San Francisco’s Annual June Arts Festival Offers Hope and Healing in Times of War
The National Queer Arts Festival (NQAF) is a month-long festival of groundbreaking music, dance, visual art, spoken word, theater, film, and video with over 50 events and hundreds of performers in multiple venues throughout the city of San Francisco. The majority of events are held at the LGBT Community Center (1800 Market Street @ Octavia) and SomArts (934 Brannan Street @ 8th Street). For a complete list of this year's artists, events, venues, dates, times, and ticket information, call 415-864-4124 or visit www.queerculturalcenter.org
This year's theme is "Hope and Healing in Times of War" and features local, national, and international artists and performers whose work builds bridges, creates networks of political resistance, creates systems of support for the ill or disabled, opens new horizons of possibilities for building community, and offers remedies for injustice. Highlights of NQAF 2006 include:
June 3: QBall Performance and Visual Arts Gala and Dance Party
June 8-10: Mexico's La Cebra Danza Gay dance company
June 10: The Transformers perform Rally the Troupes, with Oratrix spoken word from Seattle
June 11: Vicki Randle "Lullabies for Insomniacs" CD release party
June 13: Alison Bechdel with Pamela Peniston reading from a new graphic memoir of childhood
June 15-18: performance by Brand New High-Way, East Coast acrobats
June 16-17: Fresh Meat, a cabaret of trans-glam rock, gospel, hip-hop, aerial dance, and more
June 16-19: Annie Sprinkle and Beth Stephens perform Exposed, a love story (loveartlab.org)
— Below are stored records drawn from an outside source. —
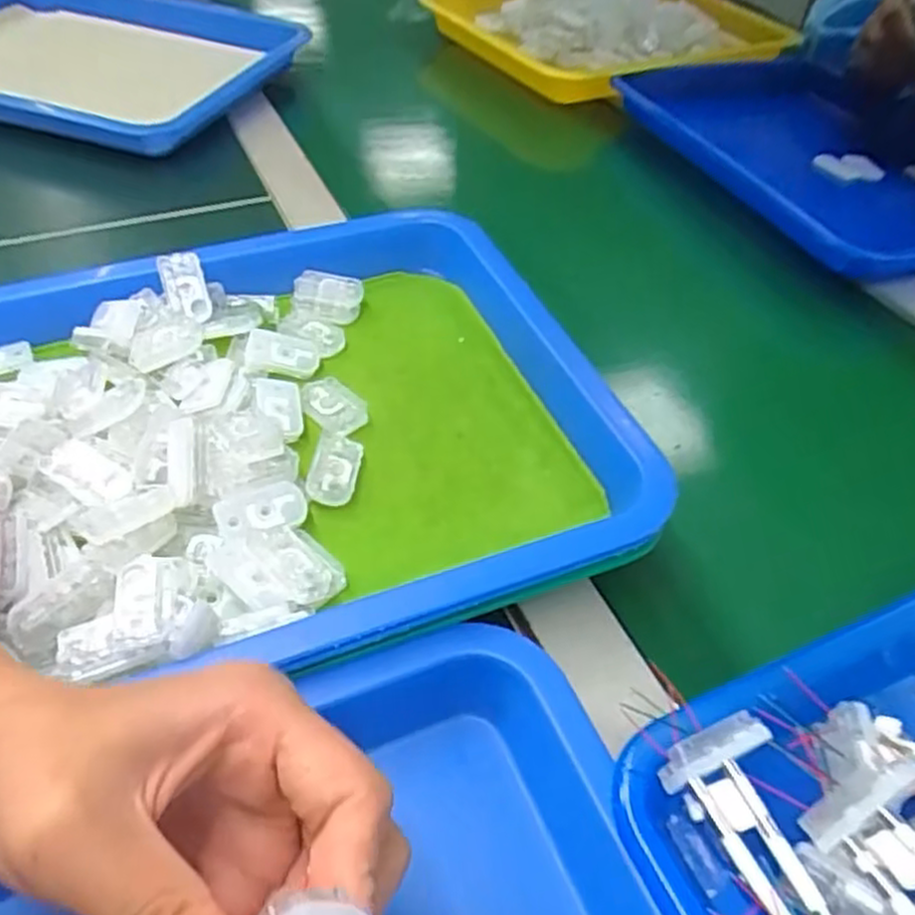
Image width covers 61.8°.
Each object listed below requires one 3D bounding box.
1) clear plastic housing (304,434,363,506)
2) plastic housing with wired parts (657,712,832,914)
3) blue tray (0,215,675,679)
[{"bbox_3d":[-0.056,0.005,0.347,0.019,0.008,0.039,8,47,3],"label":"clear plastic housing"},{"bbox_3d":[0.093,0.115,0.235,0.035,0.013,0.065,-21,71,-22],"label":"plastic housing with wired parts"},{"bbox_3d":[-0.090,-0.016,0.357,0.335,0.039,0.262,-14,49,-16],"label":"blue tray"}]

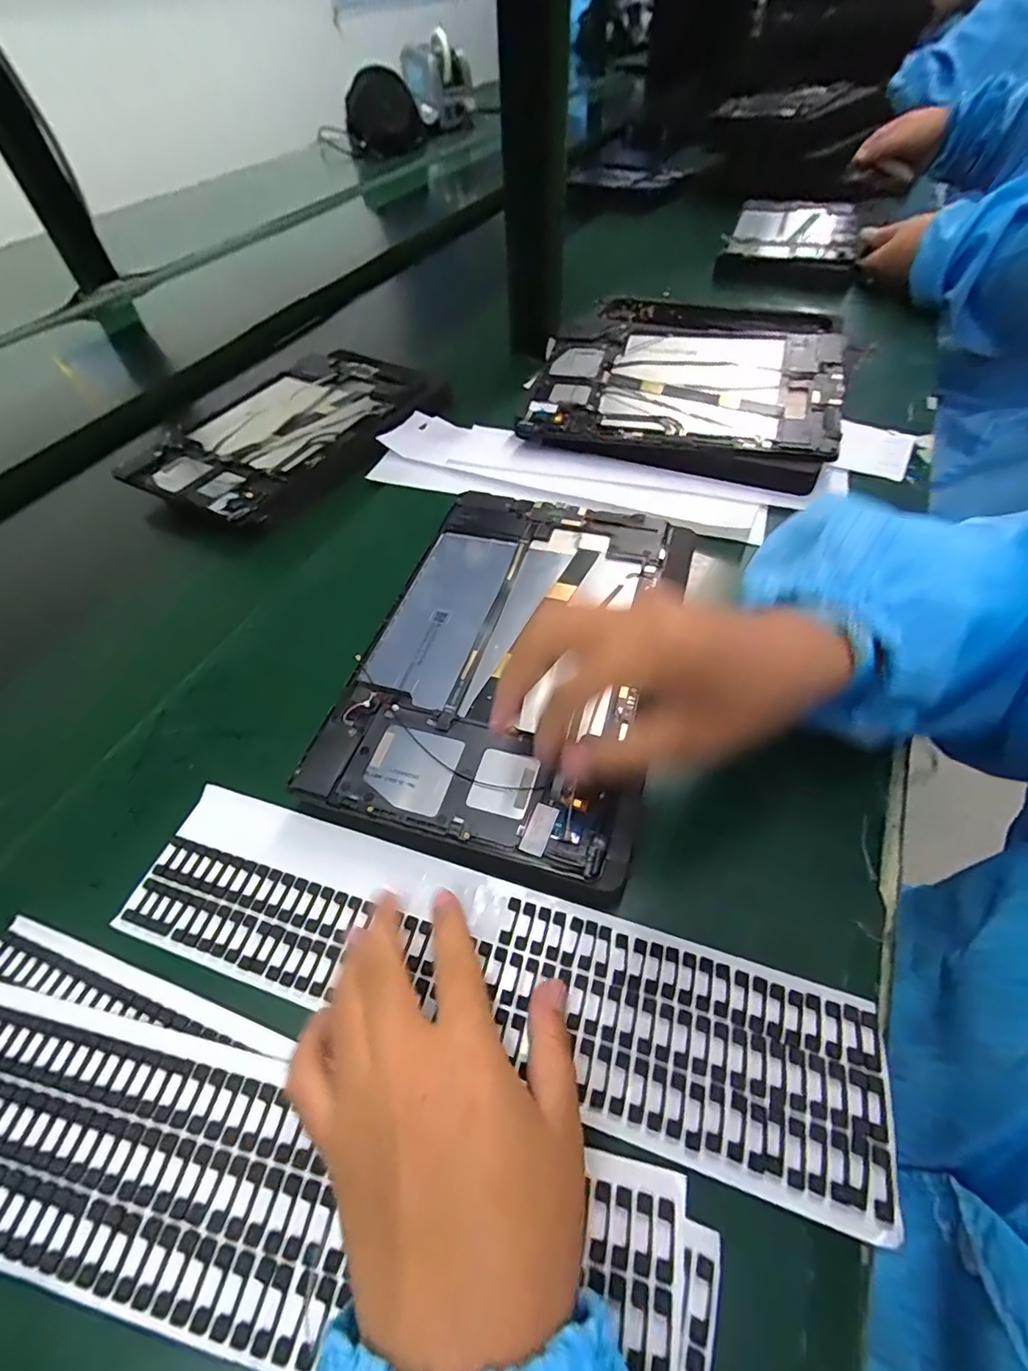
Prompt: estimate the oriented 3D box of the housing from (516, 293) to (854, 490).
[{"bbox_3d":[0.144,-0.259,0.451,0.238,0.025,0.191,14,66,15],"label":"housing"}]

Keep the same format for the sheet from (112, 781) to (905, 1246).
[{"bbox_3d":[-0.017,0.117,0.226,0.315,0.004,0.071,14,56,12],"label":"sheet"}]

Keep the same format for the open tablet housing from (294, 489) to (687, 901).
[{"bbox_3d":[0.004,-0.024,0.299,0.157,0.016,0.242,12,54,13],"label":"open tablet housing"}]

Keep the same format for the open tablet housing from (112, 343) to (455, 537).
[{"bbox_3d":[-0.190,-0.227,0.469,0.169,0.012,0.245,28,60,19],"label":"open tablet housing"}]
June 17: Dragkinging 101 Class with the Transformers
Other can't miss events include a performance by Madama Butterfly Opera star Patricia Racette, the Pick Up the Mic homo hip hop Dance Party with Frameline, five cocktail lit readings with Michelle Tea, the annual Dyke March, and the closing show, Rock Out w/o Your Cock Out.
NQAF is a multiracial community-building organization founded in 1997 with a grant from the Cultural Affairs Task Force, whose mission is to foster the artistic, economic and cultural development of the San Francisco Lesbian, Gay, Bi-racial and Trans-gendered community. The executive director of NQAF 2006 is Pamela Peniston, a twenty-year resident of San Francisco and former producer for Good Morning America, whose current duties also include overseeing the Creative Queer Community commissioning program which awards grants to artists and is supported in part by the San Francisco Foundation and the Walter & Elise Haas Fund.
Beyond the mission of NQAF is the purpose, and Pam Peniston explains, "For me, it's about connecting audiences with the art created by their own communities, inspiring the next generation of artists, presenting quality work at an affordable price so that all audiences can experience it, and reaching out to non-queer communities and institutions and helping them to acknowledge and celebrate queer artists. It's all about art, however you may define it, wherever you may find it."